Iraq’s neighbors have taken note of its progress. They see what we see: an emergent peaceful, sovereign, and moderate Iraq eager for friendly international relations. And as a result, in recent months, Bahrain, Kuwait, Jordan, and the United Arab Emirates have named ambassadors to Iraq, and King Abdullah of Jordan and the Lebanese and Turkish prime ministers have made official visits. Iraq is also re-engaging with the broader international community, rejoining international organizations and assuming its proper place as a responsible member of the community of nations.

Saddam Hussein’s regime left Iraq with crumbling infrastructure, no civil society, no rule of law, and little foreign investment. Weaving a social fabric, rebuilding infrastructure, and creating a laws-based economy that can attract investment are long-term undertakings that Iraqis must lead. But in the near-term, Iraq must tackle several challenges to continue along its trajectory of success. First, it must pass meaningful hydrocarbon legislation that equitably divides oil revenue among Iraq’s regions. Second, it must hold successful provincial elections, which will allow Iraqis, and particularly Sunnis who largely boycotted the first provincial elections in 2005, to participate in selecting their local councils. Third, Iraq must continue professionalizing its security forces, and must make good on its promise to give jobs to the 100,000 Sons of Iraq who are contributing to local security. And fourth, Iraq and the United States must provide for the presence of United States forces after December 31st by concluding a Status of Forces Agreement.

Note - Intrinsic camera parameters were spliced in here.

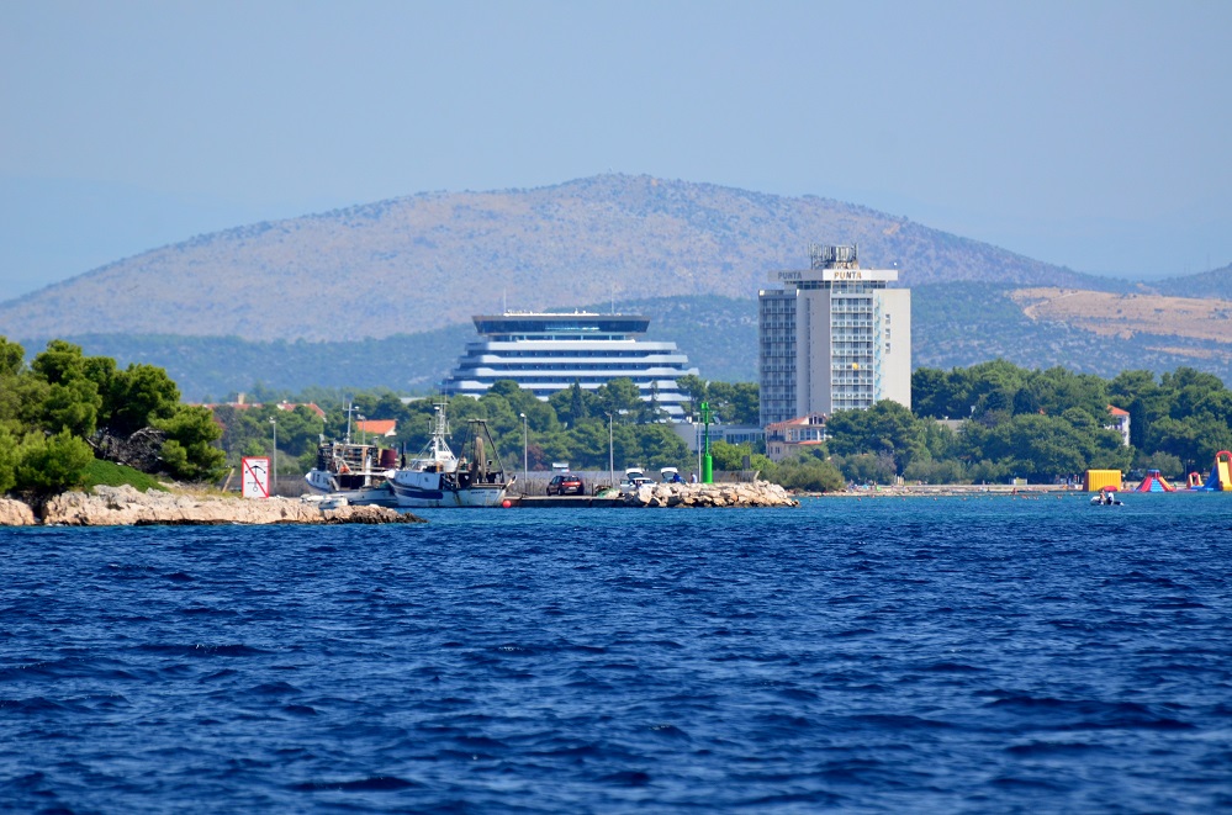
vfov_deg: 3.0
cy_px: 408
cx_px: 616
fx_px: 15363
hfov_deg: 4.6
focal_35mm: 450
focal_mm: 300
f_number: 6.3
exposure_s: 1/1600
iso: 400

And fifth, Iraq’s government and the Kurds must manage the status of Kirkuk and other mixed Arab-Kurd cities in the oil-rich north.

These challenges are both a measure of how far Iraq has come and how far it has yet to go. Iraq is heir to an ancient civilization, but the post-Saddam state is young. In these formative years, Iraqis are grappling with basic questions about the nature, character, and composition of their nation. What vision should guide Iraq’s development? What institutions are best suited to Iraq’s needs?

Iraqis must work through the answers to these difficult questions, but what is already clear is their overwhelming rejection of the extremists’ bleak vision for their country. Al-Qaida has suffered an ideological and strategic defeat. It is in retreat in Iraq, and its deliberate, unrestrained killing of fellow Muslims -- Shia and Sunni -- has discredited its ideology throughout the Muslim world. Osama bin Laden once called Iraq the perfect base and sought to establish a footing there for al-Qaida’s presence in the Arab world. Today, al-Qaida increasingly has no base in Iraq. In losing Anbar, it also will lose its most significant toehold in the Arab world. Al-Qaida cannot be allowed to regain it.

The emerging Iraqi state also represents a setback for Iran. Iran’s regime hoped Iraq would serve as a platform for projecting Iranian influence into the Arab world. But through its actions against Iranian-backed militias, Iraq has made two things clear: it will not be a client state, and it will not be a theocracy. Iraq’s leaders do not see the world as Iran’s do. For Iraq’s leaders, the main distinction is not between Sunni and Shia but between moderates and extremists. The emerging Iraq reflects this worldview: pluralistic, democratic, respectful of women’s and minority rights, and a partner in regional stability.

Iraqis have chosen this future for themselves and ultimately are responsible for achieving it, but they still need American support. With United States involvement, Iraqi institutions are growing stronger and stronger. No doubt, Iraq will suffer setbacks on the road to success. But every improvement to security, every legislative achievement, and every new economic opportunity brings us closer to leaving behind the Iraq that we set out to build: an Iraq that does not threaten us, does not threaten its neighbors, and offers hope, opportunity, and dignity to its people.